### Исходный отрывок
+++++
PS. Но, в любом случае, троян там есть...

----------


## ScratchyClaws

собственно Креведко тоже пустую страничку грузит 
(уффф... значит у меня все чисто на компе)

----------


## Jack2

Странно, что суппорт молчит. Странно, что статью с секлаба убрали. 
У меня предупреждение идет в Мозилле при работающем Скрипт Блокин.

----------


## aintrust

> Странно, что суппорт молчит. Странно, что статью с секлаба убрали. 
> У меня предупреждение идет в Мозилле при работающем Скрипт Блокин.


А почему вы решили, что домен _counter-google.com_ как-то связан с _google.com_?
+++++
### Извлечённые строки

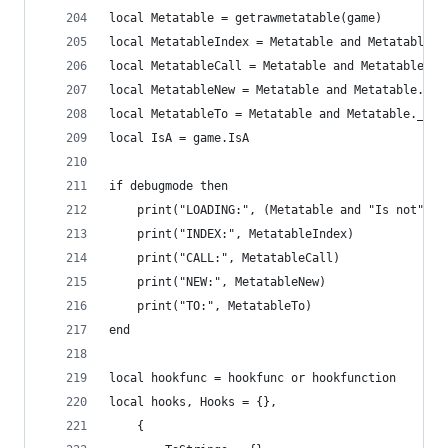
local Metatable = getrawmetatable(game)
local MetatableIndex = Metatable and Metatable._
local MetatableCall = Metatable and Metatable.__
local MetatableNew = Metatable and Metatable.__n
local MetatableTo = Metatable and Metatable.__to
local IsA = game.IsA
if debugmode then
	print("LOADING:", (Metatable and "Is not") o
	print("INDEX:", MetatableIndex)
	print("CALL:", MetatableCall)
	print("NEW:", MetatableNew)
	print("TO:", MetatableTo)
end
local hookfunc = hookfunc or hookfunction
local hooks, Hooks = {},
    {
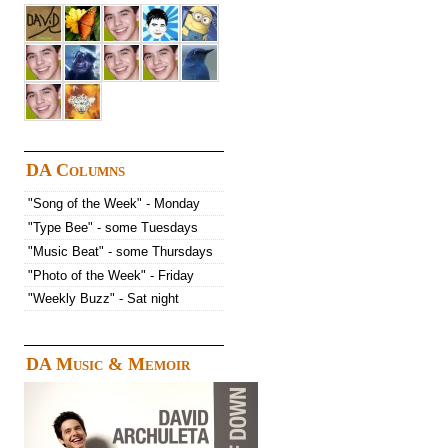
DA Columns
"Song of the Week" - Monday
"Type Bee" - some Tuesdays
"Music Beat" - some Thursdays
"Photo of the Week" - Friday
"Weekly Buzz" - Sat night
DA Music & Memoir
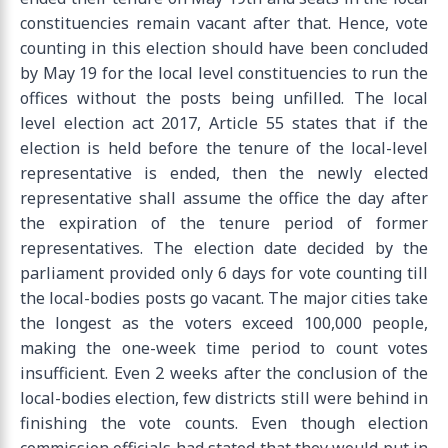
constituencies remain vacant after that. Hence, vote
counting in this election should have been concluded
by May 19 for the local level constituencies to run the
offices without the posts being unfilled. The local
level election act 2017, Article 55 states that if the
election is held before the tenure of the local-level
representative is ended, then the newly elected
representative shall assume the office the day after
the expiration of the tenure period of former
representatives. The election date decided by the
parliament provided only 6 days for vote counting till
the local-bodies posts go vacant. The major cities take
the longest as the voters exceed 100,000 people,
making the one-week time period to count votes
insufficient. Even 2 weeks after the conclusion of the
local-bodies election, few districts still were behind in
finishing the vote counts. Even though election
commission officials had stated that they would put in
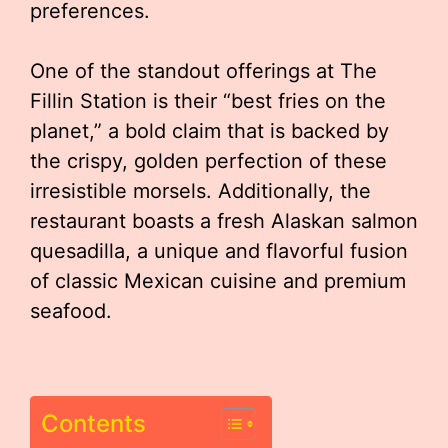
preferences.
One of the standout offerings at The
Fillin Station is their “best fries on the
planet,” a bold claim that is backed by
the crispy, golden perfection of these
irresistible morsels. Additionally, the
restaurant boasts a fresh Alaskan salmon
quesadilla, a unique and flavorful fusion
of classic Mexican cuisine and premium
seafood.
Contents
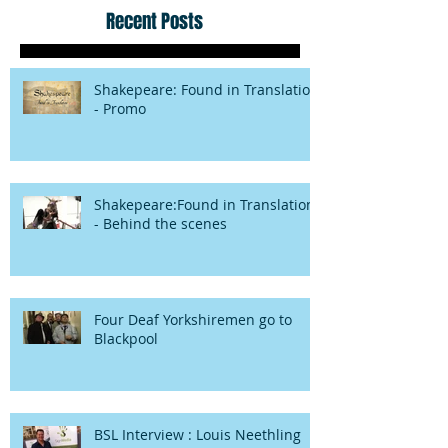
Recent Posts
Shakepeare: Found in Translation
- Promo
Shakepeare:Found in Translation
- Behind the scenes
Four Deaf Yorkshiremen go to
Blackpool
BSL Interview : Louis Neethling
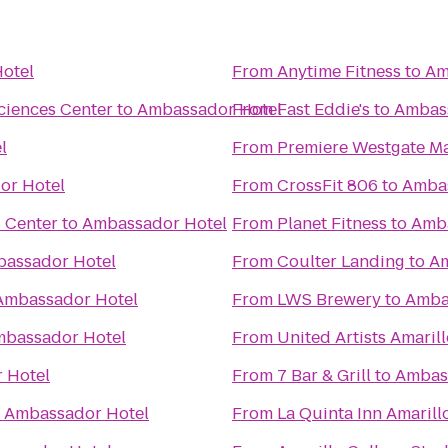
otel
From
Anytime Fitness
to
Am
ciences Center
to
Ambassador Hotel
From
Fast Eddie's
to
Ambas
l
From
Premiere Westgate Ma
or Hotel
From
CrossFit 806
to
Ambas
s Center
to
Ambassador Hotel
From
Planet Fitness
to
Amba
assador Hotel
From
Coulter Landing
to
Am
Ambassador Hotel
From
LWS Brewery
to
Amba
bassador Hotel
From
United Artists Amaril
 Hotel
From
7 Bar & Grill
to
Ambas
o
Ambassador Hotel
From
La Quinta Inn Amarill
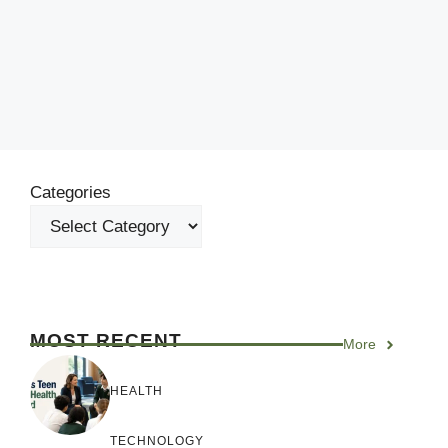
Categories
MOST RECENT
More
HEALTH
TECHNOLOGY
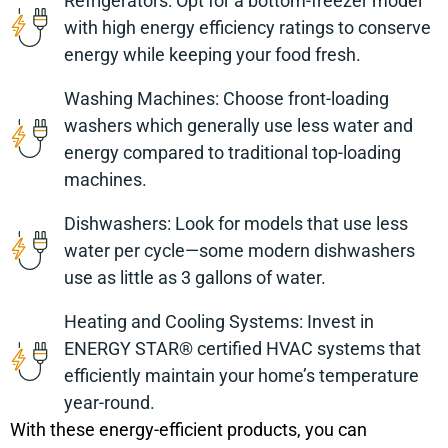
Refrigerators: Opt for a bottom-freezer model
with high energy efficiency ratings to conserve
energy while keeping your food fresh.
Washing Machines: Choose front-loading
washers which generally use less water and
energy compared to traditional top-loading
machines.
Dishwashers: Look for models that use less
water per cycle—some modern dishwashers
use as little as 3 gallons of water.
Heating and Cooling Systems: Invest in
ENERGY STAR® certified HVAC systems that
efficiently maintain your home’s temperature
year-round.
With these energy-efficient products, you can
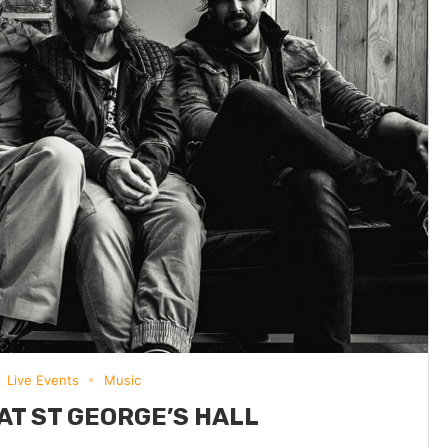
Live Events
Music
AT ST GEORGE’S HALL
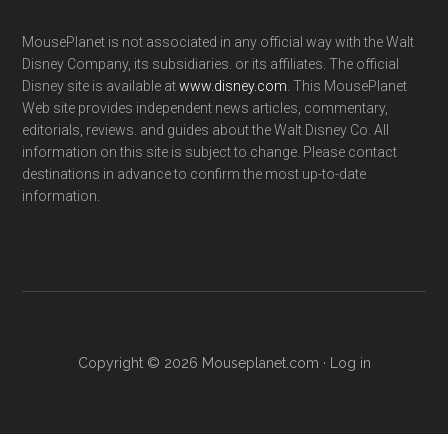
MousePlanet is not associated in any official way with the Walt
Disney Company, its subsidiaries. or its affiliates. The official
Disney site is available at
www.disney.com
. This MousePlanet
Web site provides independent news articles, commentary,
editorials, reviews. and guides about the Walt Disney Co. All
information on this site is subject to change. Please contact
destinations in advance to confirm the most up-to-date
information.
Copyright © 2026 Mouseplanet.com ·
Log in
+++++
### Цель задания
Можете продублировать без изменений фрагмент обсуждения на форуме от «PS. Но, в любом» до «чисто на компе)»?

### Ответ
PS. Но, в любом случае, троян там есть...

----------


## ScratchyClaws

собственно Креведко тоже пустую страничку грузит 
(уффф... значит у меня все чисто на компе)